- Cardano founder Charles Hoskinson recently explained why his blockchain won’t be affected if the SEC bans staking.
- Hoskinson used references from the SEC’s recent settlement with Kraken to point out key differences.
- The Cardano founder recently called out Ethereum amid the ongoing debate about staking being regulated securities.
Charles Hoskinson, the man behind Cardano, took to Twitter earlier today to address Kraken’s $30 million settlement with the Securities and Exchange Commission (SEC) recently. The crypto exchange had to shut down its staking services for American clients as part of the settlement.
Hoskinson addressed several concerns including the impact of this settlement on Cardano and the fate of staking in the US. During his live stream, the Cardano founder listed several key differences between the staking program of his blockchain and the one offered by Kraken, to reassure his community.
The first was the token burn mechanism that the SEC described in the settlement with Kraken. Hoskinson highlighted the fact that his protocol had no token burning or slashing mechanism in place. He added that Cardano’s staking payments were automated by the protocol, unlike Kraken’s staking program.

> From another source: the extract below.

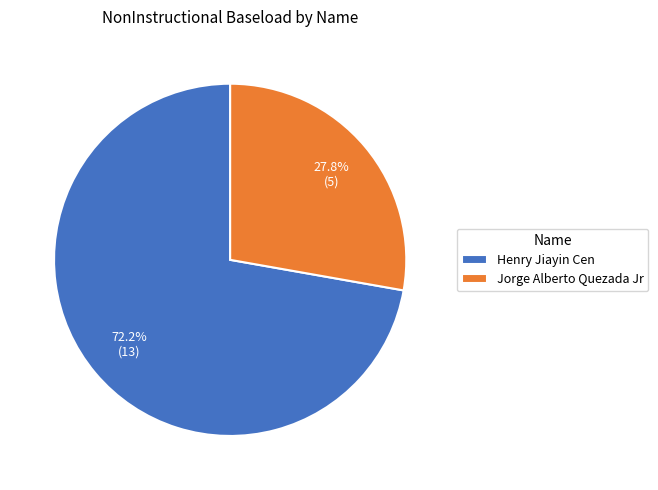

Which category has the smallest portion of the pie?

Jorge Alberto Quezada Jr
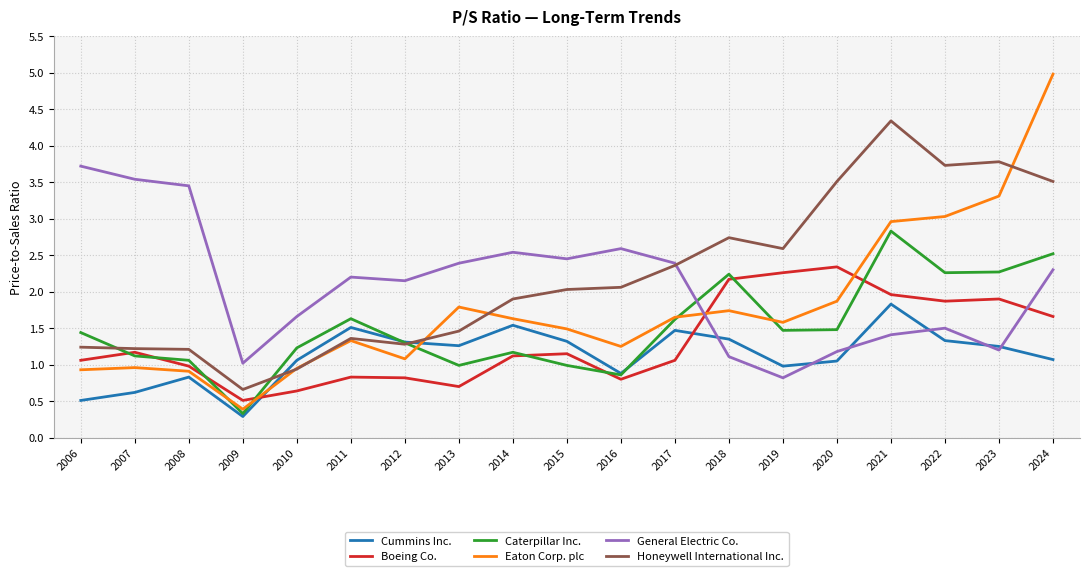

List the series in order of their peak value, lowest first.

Cummins Inc., Boeing Co., Caterpillar Inc., General Electric Co., Honeywell International Inc., Eaton Corp. plc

Furthermore, Cardano had a minimum staking requirement, unlike Kraken where “no staking minimums” were advertised. According to the SEC’s complaint, Kraken’s staking rewards were determined by the websites, not by the underlying blockchain protocol. Charles Hoskinson pointed out that with Cardano, there are staking certificates in place and protocol determines returns in a transparent and non-custodial manner.
According to Hoskinson, another major differentiator was the custodial nature of Kraken’s staking program, where interested investors transferred eligible crypto assets to the program. Furthermore, the staking program offered by Kraken set aside a portion of the crypto assets deposits for staking, as a liquidity reserve.
This essentially meant that the assets were locked. The highest returns for Cardano staking come from private pools, as opposed to Kraken where investors stood to make more in the form of regular rewards.
In light of the ongoing debate regarding the secretary status of staking products offered by centralized and DeFi operators, Charles Hoskinson called out rival blockchain Ethereum.
“Ethereum staking is problematic. Temporarily giving up your assets to someone else to have them get a return looks a lot like regulated products. Locking funds, encouraging centralization, and poor protocol design hurt the whole industry,” he tweeted last week.